The fried chicken sandwich at Brassica is my favorite. It has pickled green tomatoes, local honey, and homemade hot sauce, between slices of homemade brioche. Plus, just about any vegetable item they have on their menu is mind-blowing—all of the food has so much umami and deep flavor. I think Brassica is the most underrated restaurant in all of Boston. They just really give a shit about what they do, and that makes the food super, super good. With well-done preparations and some obvious higher-end technique, the menu here doesn't come across as too precious—it just comes across as delicious.
Ceviche at BISq
BISq tells you what it’s all about at your very first glance. To enter, you have to move past a collection of wine bottles from around the world, displayed, labels out, like a collection of prized heirlooms. Then you walk in and see the kitchen at work, helmed by Chef Alex Saenz; the food is all about his carefully selected, eclectic small plates, and the perfect wine to go with it.
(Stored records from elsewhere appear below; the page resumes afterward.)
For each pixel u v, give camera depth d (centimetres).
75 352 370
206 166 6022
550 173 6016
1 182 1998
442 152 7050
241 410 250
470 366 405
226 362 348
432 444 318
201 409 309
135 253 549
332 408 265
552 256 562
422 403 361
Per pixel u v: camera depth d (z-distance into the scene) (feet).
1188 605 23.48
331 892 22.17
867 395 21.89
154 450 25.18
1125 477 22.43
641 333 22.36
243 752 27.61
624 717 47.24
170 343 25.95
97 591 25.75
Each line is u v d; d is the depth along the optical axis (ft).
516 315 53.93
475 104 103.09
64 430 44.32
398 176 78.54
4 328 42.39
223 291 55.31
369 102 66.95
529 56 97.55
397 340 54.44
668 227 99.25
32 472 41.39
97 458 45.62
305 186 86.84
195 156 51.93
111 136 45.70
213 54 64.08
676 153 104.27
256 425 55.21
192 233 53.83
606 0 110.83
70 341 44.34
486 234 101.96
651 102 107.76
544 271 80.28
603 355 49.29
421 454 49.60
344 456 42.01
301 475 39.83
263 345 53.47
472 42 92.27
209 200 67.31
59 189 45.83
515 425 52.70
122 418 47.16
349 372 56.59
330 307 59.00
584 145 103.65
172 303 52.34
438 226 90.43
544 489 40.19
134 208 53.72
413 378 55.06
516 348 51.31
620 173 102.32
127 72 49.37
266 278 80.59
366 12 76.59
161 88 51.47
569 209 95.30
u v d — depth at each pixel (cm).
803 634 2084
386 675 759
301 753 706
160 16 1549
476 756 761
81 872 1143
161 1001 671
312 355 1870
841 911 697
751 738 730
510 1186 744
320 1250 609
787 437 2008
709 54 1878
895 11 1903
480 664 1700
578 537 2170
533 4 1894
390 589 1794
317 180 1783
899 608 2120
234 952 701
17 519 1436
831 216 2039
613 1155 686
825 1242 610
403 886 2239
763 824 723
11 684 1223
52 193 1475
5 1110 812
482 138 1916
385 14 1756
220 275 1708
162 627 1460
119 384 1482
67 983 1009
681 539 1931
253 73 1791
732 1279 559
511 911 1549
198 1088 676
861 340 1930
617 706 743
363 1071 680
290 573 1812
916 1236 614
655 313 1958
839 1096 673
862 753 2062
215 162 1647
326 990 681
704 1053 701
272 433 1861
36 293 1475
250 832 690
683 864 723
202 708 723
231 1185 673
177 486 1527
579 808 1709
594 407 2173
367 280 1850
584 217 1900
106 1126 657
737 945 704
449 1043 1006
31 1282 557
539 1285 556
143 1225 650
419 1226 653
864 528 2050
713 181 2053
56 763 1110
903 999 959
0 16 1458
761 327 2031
Ceviche is not a longtime Boston tradition, but it's an honorary tradition that’s been adopted here over the years. Saenz's ceviche, which rotates seasonally but thankfully now seems to be always around, is a barely updated version of the classic. Right now it has local scallops, celery, and ají amarillo. The balance of the acid from the tiger’s milk, a Peruvian-style citrusy marinade, and crunchy quinoa is like a poetic reference to the chef’s South American roots.
In Chef Alex, you have a cook who's not sharing ceviche just because of the moment it’s having in Boston, and the great ingredients available for it—which, to me, is a good enough reason. You actually have somebody who's sharing a piece of himself with the city that he's adopted.
Editor's Note: The chefs' responses have been edited and condensed for clarity.